My facebook has been a stream of first days of school—specifically, the first day of kindergarten. The playmates of my youngest are now boarding the big yellow bus, with all the photographs and fanfare appropriate to such a milestone.
And we’re doing it differently. My youngest will begin cinco anos—Spain’s answer to Kindergarten– on Tuesday. But unlike his friends back home, there was no greet-your-seat, or meet-the-teacher. We don’t know her name. I won’t be volunteering in the classroom, or even seeing the classroom for awhile.
It’s just how they do it here. He will be the only American in his class, which is exactly what he needs. And I know—-just as I know that I breathe, and that I dream—-that he and his brother will thrive.
But a part of me mourns that there will be no yellow bus, or Kindergarten. There will instead be our daily walk by the panaderia, and cinco anos. It’s possible that his first book will be in Spanish, and it’s even possible that he will leave here with a flawless Spanish accent, but with slightly accented English.
It’s a different journey.
Last weekend, we went on a dolphin-watching cruise near the Strait of Gibraltar. And my youngest, bless his heart, got seasick. Teary and woozy, he laid on my lap, closed his eyes, and feel asleep. I sat on the bench, listening to his deep, throaty breath. His face relaxed, freed of the lurching, and the terror of in-between. He had me.
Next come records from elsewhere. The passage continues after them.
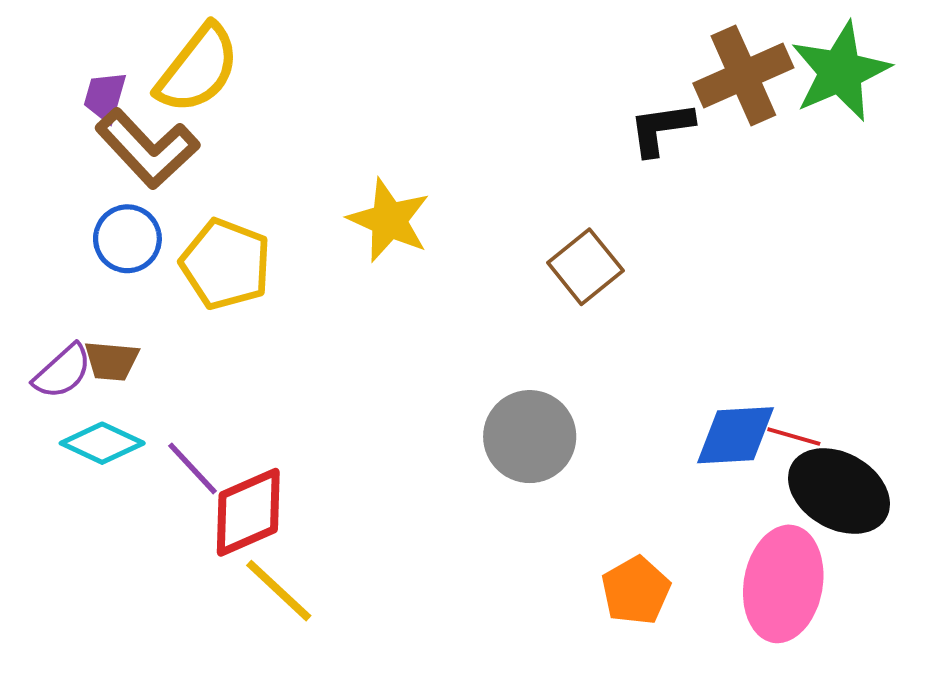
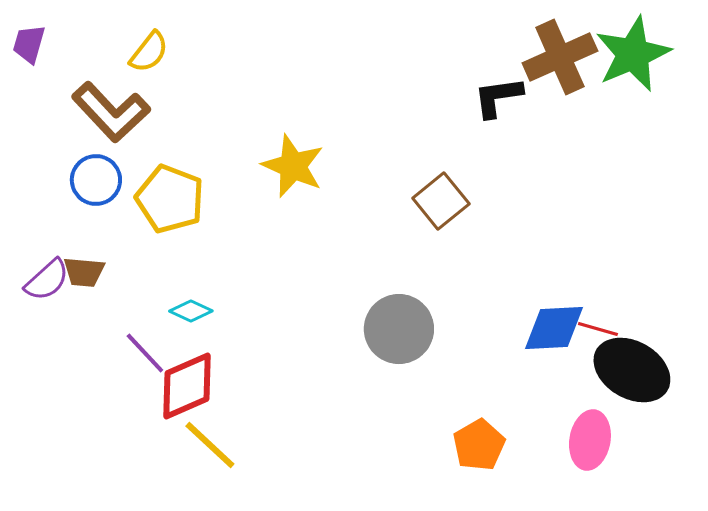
yellow semicircle: (198, 69) -> (149, 52), size x0.6
purple trapezoid: (105, 97) -> (29, 44), moved
cyan diamond: (102, 443) -> (191, 311), moved, size x0.7
pink ellipse: (783, 584) -> (590, 440), size x0.7

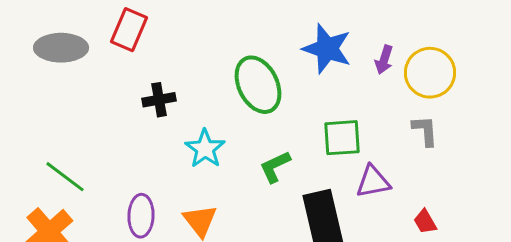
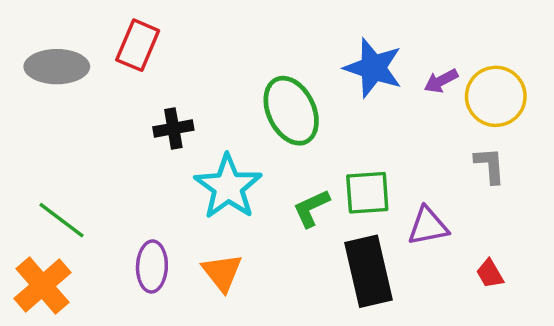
purple arrow: (384, 60) -> (441, 81), turned 44
green square: (342, 138) -> (367, 193), moved
cyan star: (205, 149) -> (228, 187), size x1.4

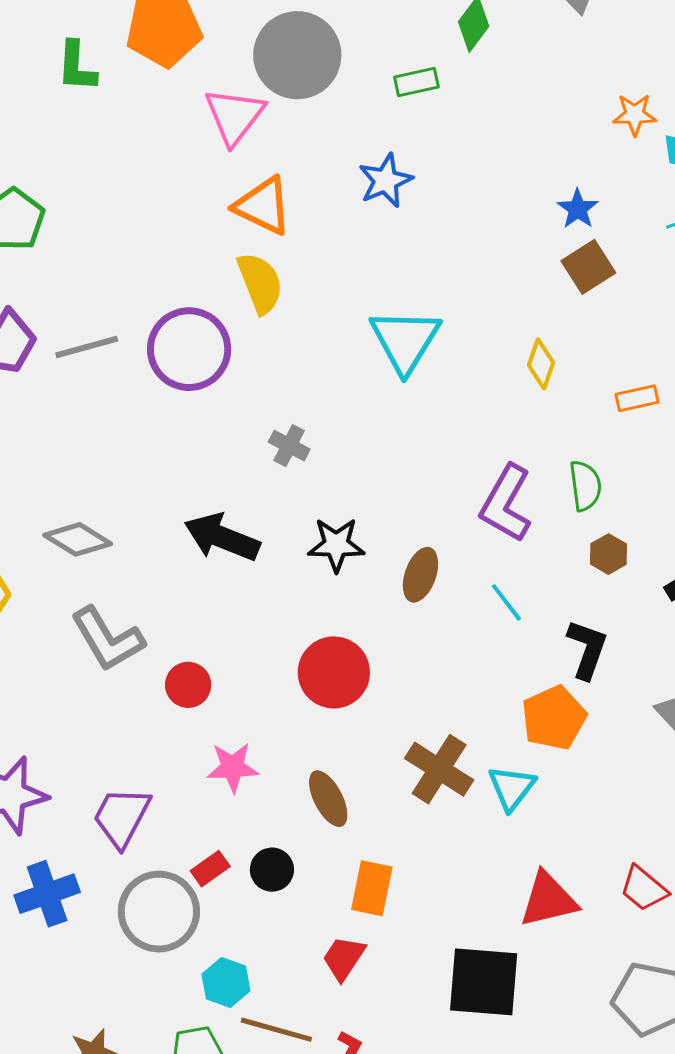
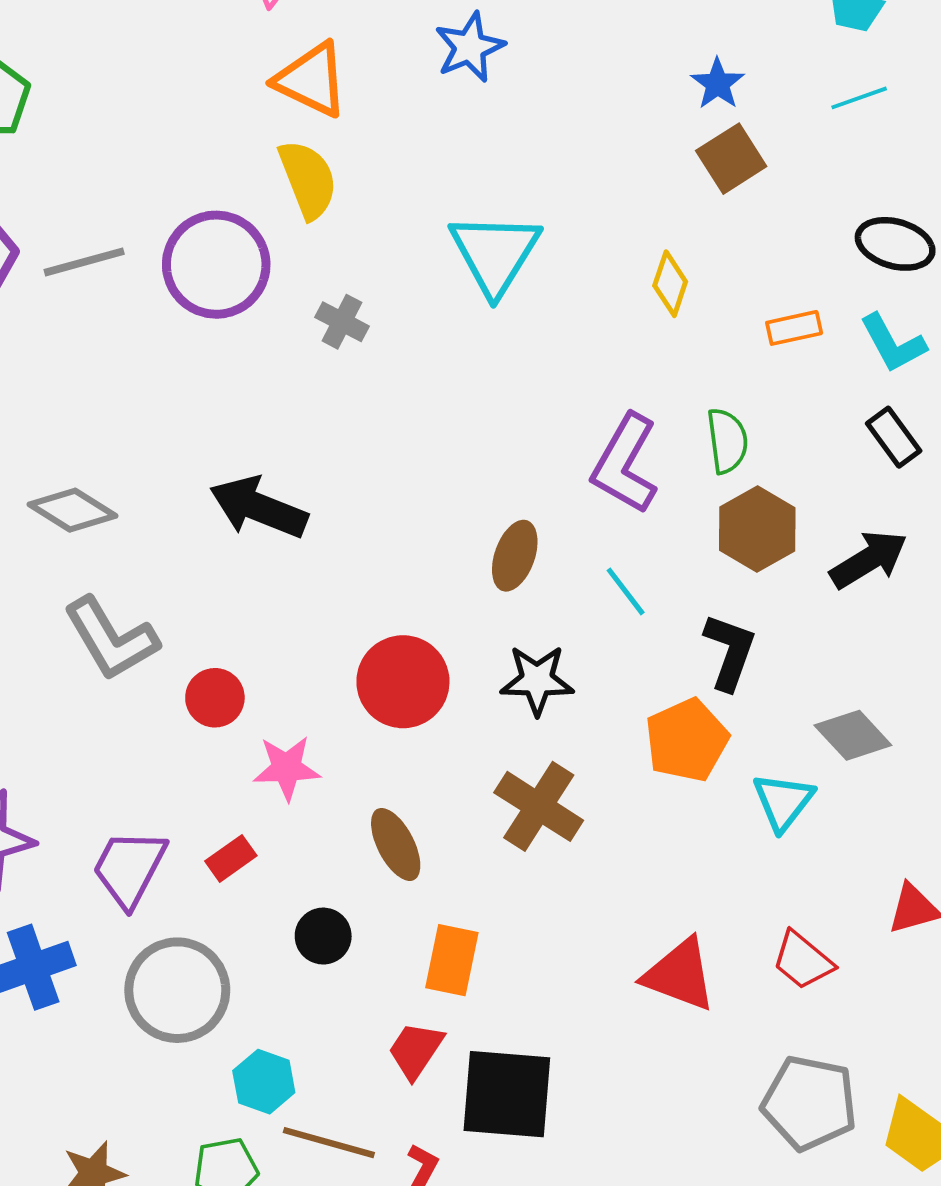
gray cross: (289, 446) -> (342, 322), moved
black star: (336, 545) -> (537, 680), moved
brown hexagon: (608, 554) -> (757, 529), size x1.6
pink star: (233, 767) -> (287, 768), moved
cyan triangle: (512, 788) -> (783, 802), moved
red rectangle: (210, 869) -> (231, 858), moved
red triangle: (548, 900) -> (680, 975), turned 34
black square: (484, 982) -> (507, 1094), moved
And as he slept, I looked out the window, and watched the dolphins, dancing in the waves, slipping and diving. Joyful bursts of silver light, slicing the water. And then….in a sparkle of light, flying fish sprinted across the waves.
I gasped. He reached for my hand, and I let him hold it, as he shifted once more into sleep.
And in that moment, there was wonder, and there was peace. We were exactly where we belonged.
We are doing it differently here. But this too is temporal—while we? We are eternal.